Title: Sex at Dawn: The Prehistoric Origins of Modern Sexuality
Author: Christopher Ryan, PhD and Cacilda Jetha, MD
Source: My Kindle
Why I picked it up: I saw a post and/or tweet from Rebecca at "The Book Lady's Blog".
What you'll love: Informative, Interesting.
What will bug you: I think there's more to marriage than sex.
I don't typically read nonfiction. I usually prefer to get lost in a good story - one that makes me think and allows me to go somewhere else for awhile. Lots of nonfiction I've encountered reads like a textbook. Perhaps this is why I usually stay away? Every once in awhile I choose one that has information galore plus a little bit of sass. Oh, and an interesting subject - and let's face it, sex is pretty damn interesting.
The description for Sex and Dawn is: How we mate, why we stray, and what it means for modern relationships. That pretty much sums it up. The premise is that human beings are actually not evolutionarily predisposed to be monogamous. An interesting thought. Much of the evidence presented in Sex and Dawn makes sense. I agree that in prehistoric times humans were most likely not paired off, but rather "family units" consisted of groups of people who traveled together. I also agree that historically women are portrayed as being the more docile and less desire driven gender - although I do not agree that this is an actuality.
I enjoyed this book at first, and then it got pretty focused on monkeys - and I lost interest a little. (Luckily the monkey-talk became less dense as the book progressed...) I was expecting to read about ancient sexual rituals. How fun! Instead there was a lot of evolutionary information - which turned out to be interesting, but not what I expected, which made me a little bummed at first.

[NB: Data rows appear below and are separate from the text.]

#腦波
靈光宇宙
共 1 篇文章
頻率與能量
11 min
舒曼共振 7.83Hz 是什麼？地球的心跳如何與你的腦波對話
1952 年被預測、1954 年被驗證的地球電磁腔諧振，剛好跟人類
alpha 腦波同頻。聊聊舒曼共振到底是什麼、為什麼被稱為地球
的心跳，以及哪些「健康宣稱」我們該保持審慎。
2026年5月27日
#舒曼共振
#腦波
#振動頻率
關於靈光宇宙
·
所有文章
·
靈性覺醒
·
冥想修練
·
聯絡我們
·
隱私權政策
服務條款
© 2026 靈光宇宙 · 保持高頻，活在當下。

The authors certainly have lots of information that confirm what they are saying, and I agree with most of it.
Here's my qualm. I like sex as much as the next gal. However, great sex does not a lifelong partnership make. I married my husband for many reasons. Okay, the sex is good - but there's a lot more that figured into my decision. The physical stuff is fleeting. I am married to a man who I really enjoy being around. He makes me laugh. He understands me. Do I think many people base their decision on a lifelong partner on lust? Yes. Did I? No. Will we still be attracted to other people? Yes, and we will continue to cross those bridges as we come to them. I think that the "why we stray" portion of the description has to do partly with evolutionary predispositions, but partly with the slightly dysfunctional attitude of not wanting or not willing to be able to work through tough times. ...and there will be tough times. Anyone who does not think there will be is in for an unpleasant surprise. Every couple has shit to work through, no matter how in love they are.
I enjoyed this book. I'm glad I read it. It definitely gave me much to think about.